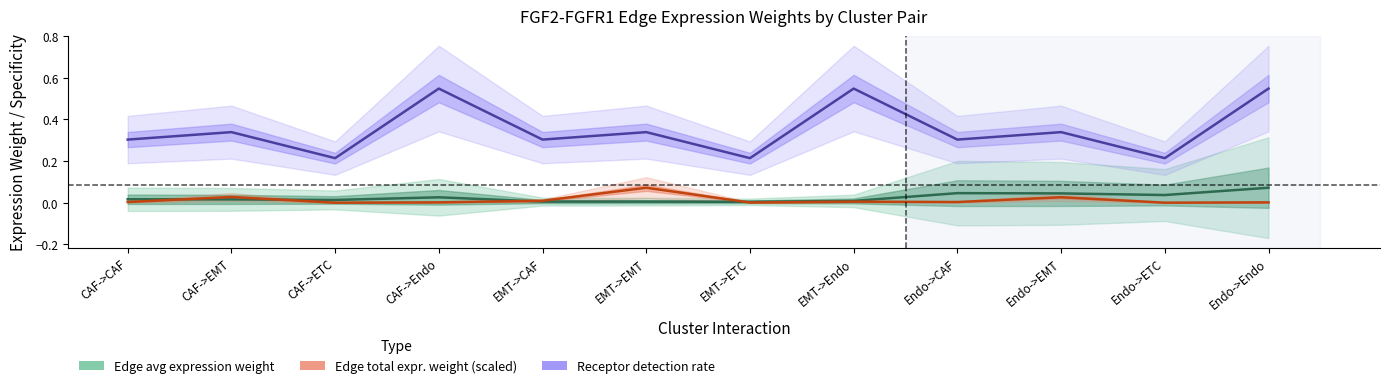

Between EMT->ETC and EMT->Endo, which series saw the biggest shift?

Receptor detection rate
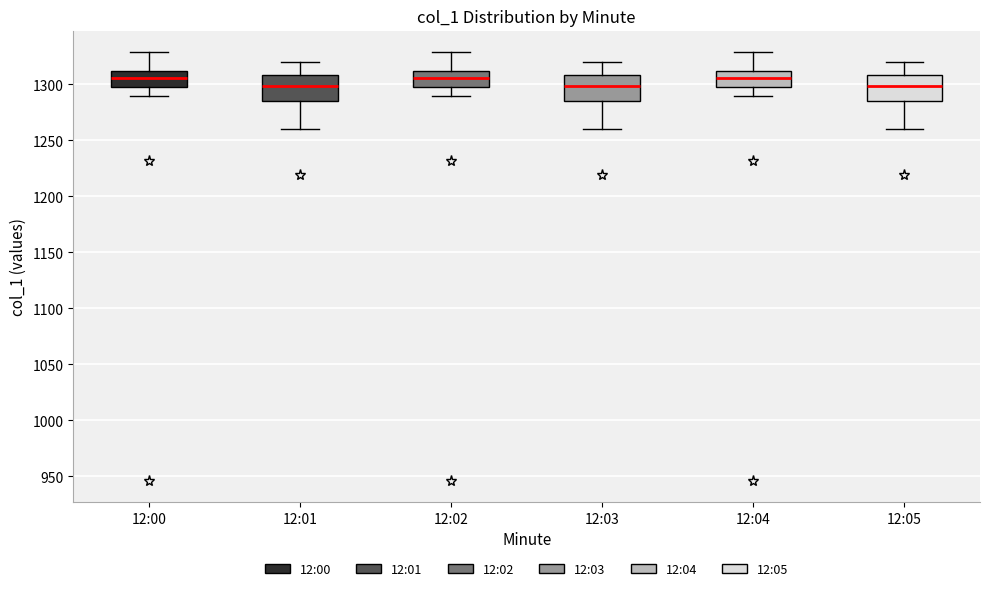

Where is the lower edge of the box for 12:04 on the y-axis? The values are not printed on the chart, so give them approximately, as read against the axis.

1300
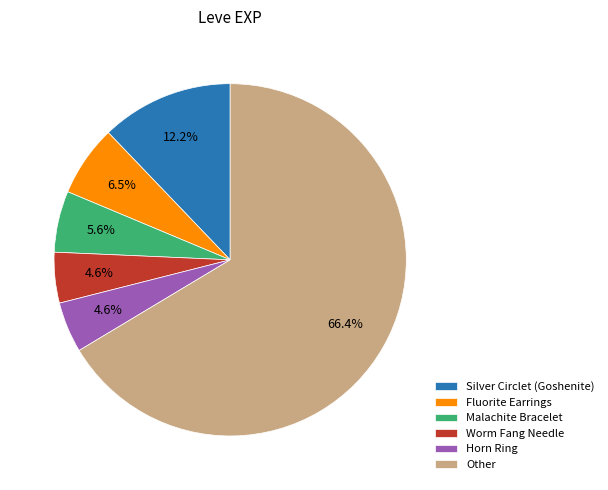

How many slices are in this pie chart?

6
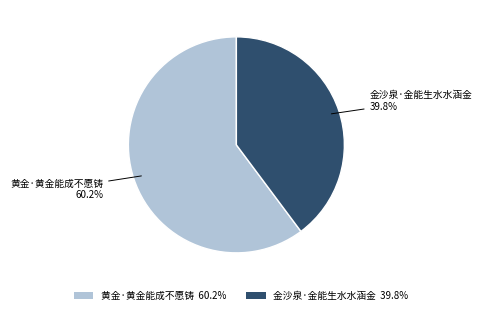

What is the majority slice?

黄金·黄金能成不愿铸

--

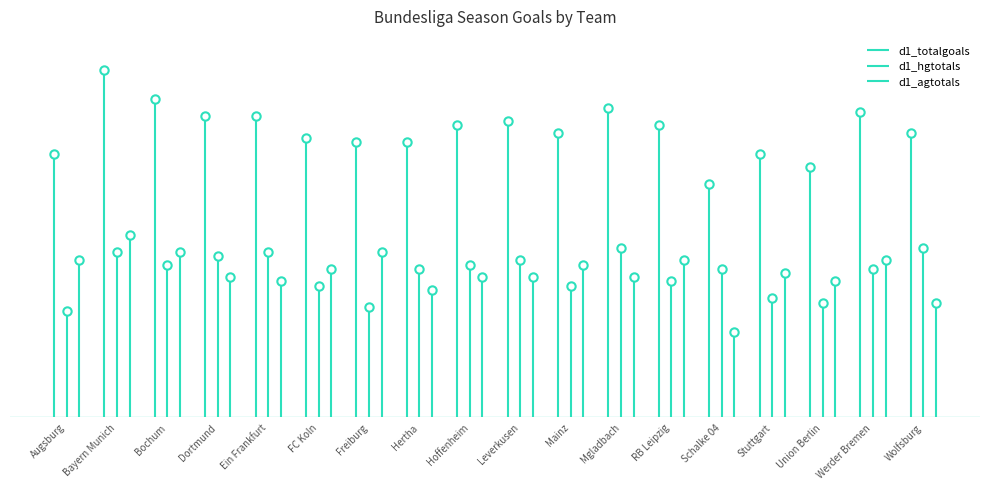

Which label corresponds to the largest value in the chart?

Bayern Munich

### [ACTIVITY]
Retype the stretch of lines from the one containing "Receptor detection rate" through the one containing "What is the majority slice?", leaving out the pictures.

### [RESULT FOR THIS EXERCISE]
Receptor detection rate

Where is the lower edge of the box for 12:04 on the y-axis? The values are not printed on the chart, so give them approximately, as read against the axis.

1300

How many slices are in this pie chart?

6

What is the majority slice?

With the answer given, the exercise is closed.